Those wishing to obtain an immigrant or non-immigrant U.S. Visa may have one more hurdle. The State Department has proposed asking additional questions about applicants’ social media information, including user names and email addresses dating back five years. Approximately 14 million travelers would be affected by the new proposals with another 700,000 affected in the immigration system.
Although the U.S. had already toughened visa scrutiny by requesting up to 15 years of social media history from applicants suspected to represent a national security threat, that policy targeted a much smaller number of international travelers to the US, about 65,000 or 0.5% of all applicants.
The new rules would demand that applicants list a five-year history of social media handles, email addresses, telephone numbers, a record of international travel, and any previous immigration issues. Those applying for a visa could also have to answer questions about family ties to terrorism.
The proposal will undergo a 60-day public comment period before it can be approved by the Office of Management and Budget. Since President Trump took office, legal immigration has seen a stream of new measures that have bogged down the process of obtaining visas.
If approved, the new requirements could cause a backlog of work for visa approval, creating a longer waiting period between application and approval/denial.
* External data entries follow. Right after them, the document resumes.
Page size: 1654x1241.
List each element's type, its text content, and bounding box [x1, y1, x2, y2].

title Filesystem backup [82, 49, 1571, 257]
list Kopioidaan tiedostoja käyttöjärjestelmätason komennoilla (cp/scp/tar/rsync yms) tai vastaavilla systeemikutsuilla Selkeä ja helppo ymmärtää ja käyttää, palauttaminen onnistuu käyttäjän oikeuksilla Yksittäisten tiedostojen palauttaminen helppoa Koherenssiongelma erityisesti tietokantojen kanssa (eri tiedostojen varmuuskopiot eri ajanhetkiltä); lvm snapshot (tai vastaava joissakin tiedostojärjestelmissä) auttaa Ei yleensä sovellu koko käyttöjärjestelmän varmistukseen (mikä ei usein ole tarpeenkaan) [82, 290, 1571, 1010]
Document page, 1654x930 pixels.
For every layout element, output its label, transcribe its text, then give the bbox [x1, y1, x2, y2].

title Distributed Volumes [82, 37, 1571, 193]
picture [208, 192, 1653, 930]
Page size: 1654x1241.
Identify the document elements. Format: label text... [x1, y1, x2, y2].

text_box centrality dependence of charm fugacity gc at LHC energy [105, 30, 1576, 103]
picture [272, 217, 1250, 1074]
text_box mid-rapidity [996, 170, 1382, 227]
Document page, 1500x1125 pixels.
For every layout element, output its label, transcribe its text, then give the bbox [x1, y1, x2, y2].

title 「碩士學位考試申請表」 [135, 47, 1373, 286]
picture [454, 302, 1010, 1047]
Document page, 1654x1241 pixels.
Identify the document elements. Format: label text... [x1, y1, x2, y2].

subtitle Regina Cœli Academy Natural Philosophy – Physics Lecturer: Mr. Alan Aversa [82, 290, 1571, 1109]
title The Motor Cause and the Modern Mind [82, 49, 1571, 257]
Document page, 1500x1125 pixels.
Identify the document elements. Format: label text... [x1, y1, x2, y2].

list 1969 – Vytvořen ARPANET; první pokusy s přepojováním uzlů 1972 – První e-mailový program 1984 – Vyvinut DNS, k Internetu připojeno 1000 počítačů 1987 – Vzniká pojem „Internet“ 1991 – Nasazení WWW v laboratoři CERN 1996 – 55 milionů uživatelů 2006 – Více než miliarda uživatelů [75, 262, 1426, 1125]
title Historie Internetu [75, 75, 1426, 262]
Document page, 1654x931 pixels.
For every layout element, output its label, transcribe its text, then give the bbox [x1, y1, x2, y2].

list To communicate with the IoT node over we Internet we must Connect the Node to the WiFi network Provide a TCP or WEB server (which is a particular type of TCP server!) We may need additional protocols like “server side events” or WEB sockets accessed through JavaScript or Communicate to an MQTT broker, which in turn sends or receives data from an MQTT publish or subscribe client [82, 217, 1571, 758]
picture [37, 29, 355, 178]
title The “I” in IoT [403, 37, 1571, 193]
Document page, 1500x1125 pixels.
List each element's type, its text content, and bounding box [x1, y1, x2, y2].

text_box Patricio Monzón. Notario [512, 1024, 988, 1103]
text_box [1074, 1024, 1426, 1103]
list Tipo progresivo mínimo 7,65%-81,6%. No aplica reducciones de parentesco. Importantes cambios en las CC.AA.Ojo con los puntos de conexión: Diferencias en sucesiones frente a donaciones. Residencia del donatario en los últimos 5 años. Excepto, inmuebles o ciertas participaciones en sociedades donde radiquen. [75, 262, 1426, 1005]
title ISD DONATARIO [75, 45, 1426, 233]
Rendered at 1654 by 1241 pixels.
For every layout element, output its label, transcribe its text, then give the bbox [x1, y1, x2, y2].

Some travel experts worry that the extended requirements could dissuade a portion of U.S. travel altogether, fearing that those travelers may opt for easier locations rather than exhaustively list five years’ worth of history.
The department said the proposals are part of a broader effort by the Trump administration to implement “extreme vetting” on immigration.
An applicant’s refusal to provide social media history could not be used as the exclusive reason to deny a visa.
The 60-day public comment period for the proposed changes began March 30.